The GPS, or other GNSS, can be used to determine the position of a user on or near the earth from signals received from multiple orbiting satellites. The latitude, longitude, and altitude of any point close to the earth can be calculated from the times of propagation of the electromagnetic signals from four or more satellites to the unknown location of a GPS or GNSS receiver. In the GPS satellite constellation, each satellite transmits two spread-spectrum signals in the L-band, known as L1 and L2. The L1 signal is transmitted at a center frequency of 1575.42 MHz, while the L2 signal is transmitted at a center frequency of 1227.6 MHz.
Typically, in the GPS, active antenna electronics adjust the gain and the phase of a multi-element antenna array in order to steer the antenna pattern away from an interference source which may serve to jam the satellite ranging signals. In order to adjust the gain and phase, power detection circuitry is used to detect the power in the L1 and L2 bands. With the power detection circuitry, the in-band power can be reduced by changing the gain and phase of the multi-element antenna array. If the GPS receiver is adapted to utilize only one of the L1 and L2 frequency band signals, it would be necessary to detect the power in only that corresponding one of the L1 and L2 frequency bands. However, if the GPS receiver utilizes both of the L1 and L2 frequency band signals in generating a navigation solution, it is desirable to detect and reduce the power in both bands simultaneously.

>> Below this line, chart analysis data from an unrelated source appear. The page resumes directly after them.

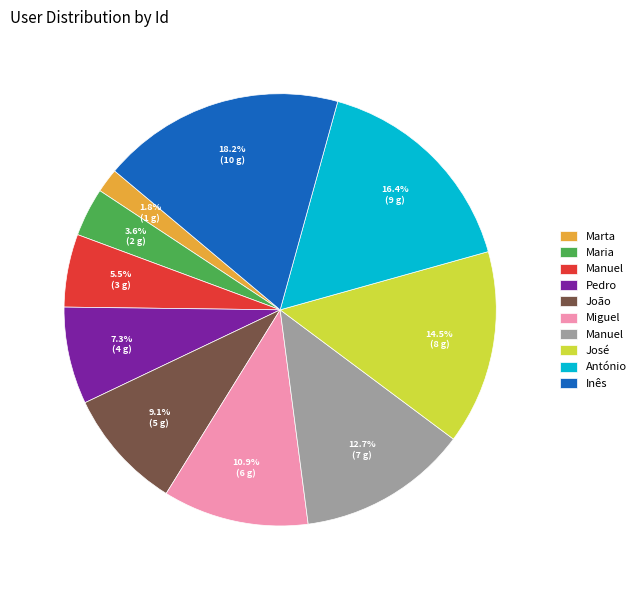

Is there a majority slice in this chart?

No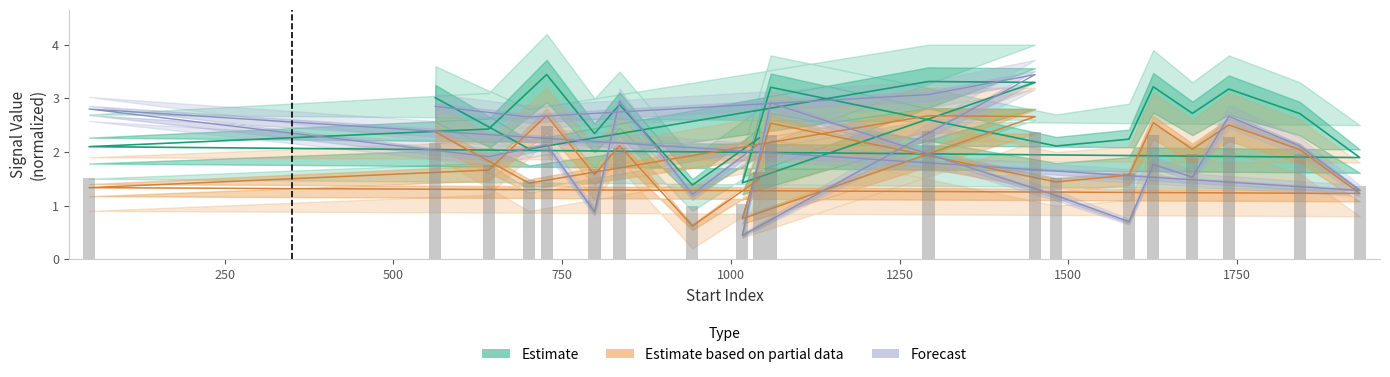

Reading left to right, extract all data points from this chart.

amplitude: 562=3.0	701=2.1	1293=3.3	1451=3.3	1017=1.4	1059=3.2	1482=2.1	1590=2.2	1626=3.2	1684=2.7	1738=3.2	1843=2.7	1932=1.9	49=2.1	641=2.4	727=3.4	798=2.3	835=2.9	943=1.4	1042=2.3
peak_value: 562=2.4	701=1.4	1293=2.7	1451=2.7	1017=0.8	1059=2.5	1482=1.4	1590=1.6	1626=2.5	1684=2.0	1738=2.5	1843=2.0	1932=1.2	49=1.3	641=1.7	727=2.7	798=1.6	835=2.1	943=0.6	1042=1.5
auc: 562=2.9	701=2.7	1293=3.1	1451=3.4	1017=0.4	1059=2.9	1482=1.2	1590=0.7	1626=1.8	1684=1.5	1738=2.7	1843=2.1	1932=1.3	49=2.8	641=1.9	727=2.1	798=0.9	835=2.9	943=1.2	1042=2.2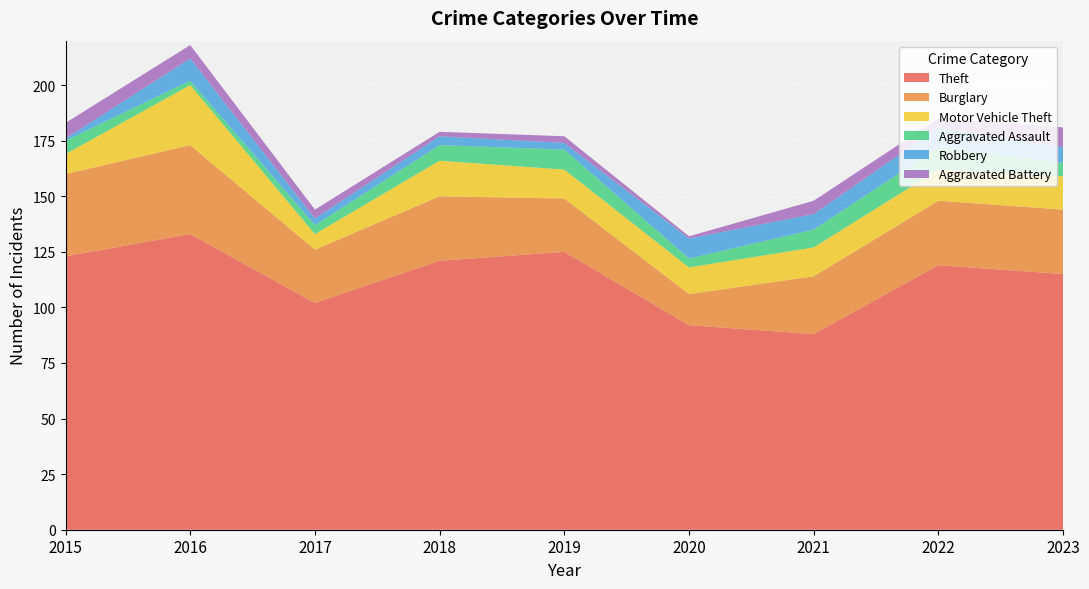

Reading left to right, extract all data points from this chart.

Theft: 2015=123	2016=133	2017=102	2018=121	2019=125	2020=92	2021=88	2022=119	2023=115
Burglary: 2015=37	2016=40	2017=24	2018=29	2019=24	2020=14	2021=26	2022=29	2023=29
Motor Vehicle Theft: 2015=9	2016=27	2017=7	2018=16	2019=13	2020=12	2021=13	2022=14	2023=15
Aggravated Assault: 2015=6	2016=2	2017=4	2018=7	2019=9	2020=4	2021=8	2022=10	2023=6
Robbery: 2015=1	2016=10	2017=3	2018=4	2019=3	2020=9	2021=7	2022=9	2023=7
Aggravated Battery: 2015=7	2016=6	2017=4	2018=2	2019=3	2020=1	2021=6	2022=4	2023=9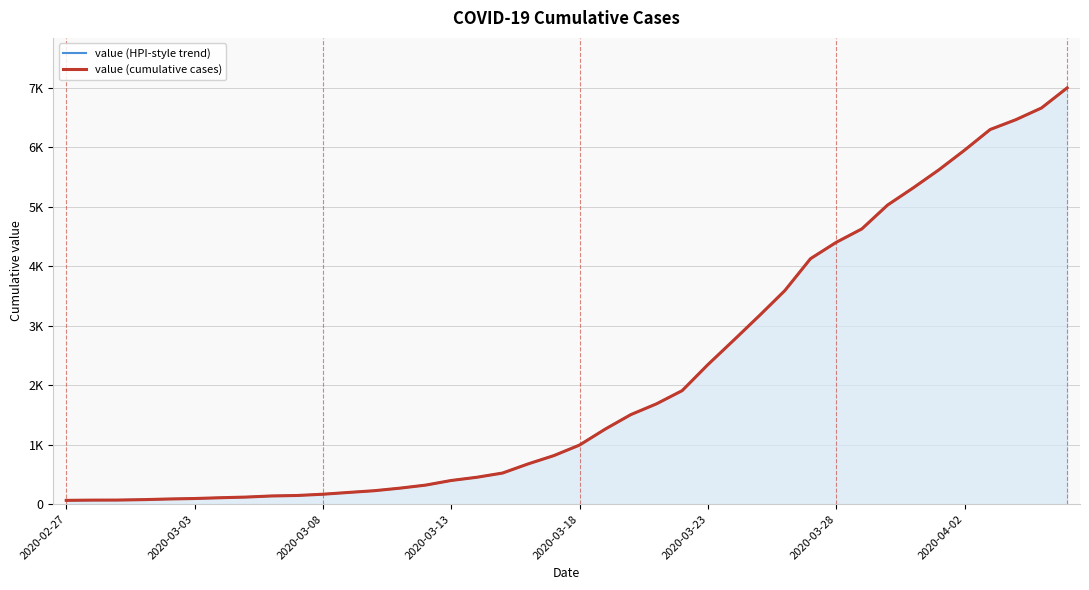

Which series changed the most between 2020-02-27 and 33?

value (HPI-style trend)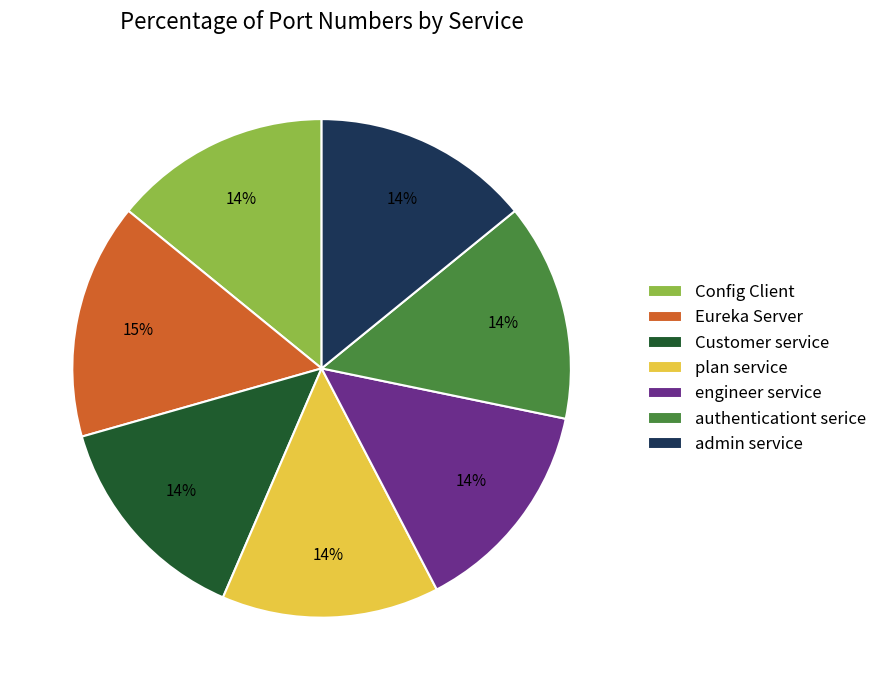

Is it true that Config Client is 26% of the pie?

False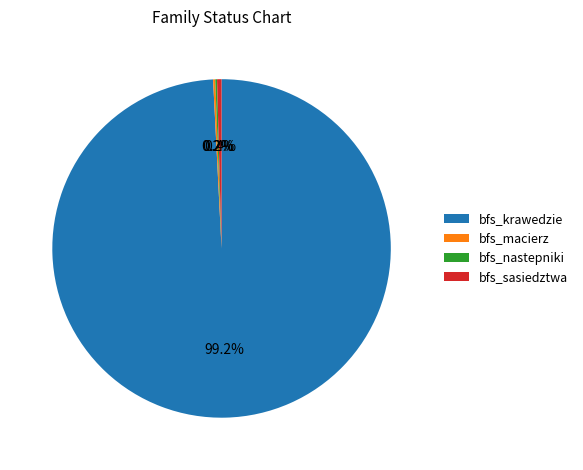

To the nearest percent, what is the average slice percentage?

25%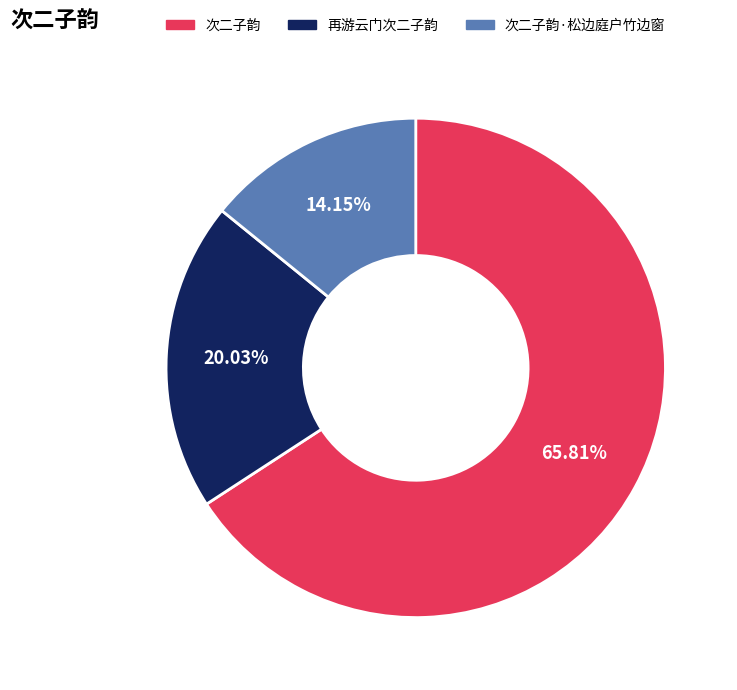

True or false: 再游云门次二子韵 accounts for 26% of the total.

False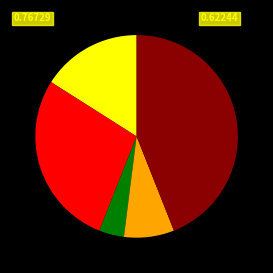

Does any single category account for the majority?

No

The number of components necessary to perform power detection in both the L1 frequency band and the L2 frequency band is significantly greater than the number of components typically needed to detect power in only one of these two frequency bands. In the prior art, two separate RF paths are used in the power detection circuitry, one to detect L1 frequency band signals and one to detect L2 frequency band signals. In addition to requiring two separate RF paths and significantly more circuitry, switching between power detection only in the L1 frequency band, power detection only in the L2 frequency band, and power detection in both the L1 and L2 bands simultaneously potentially adds a great deal of complexity to the circuitry.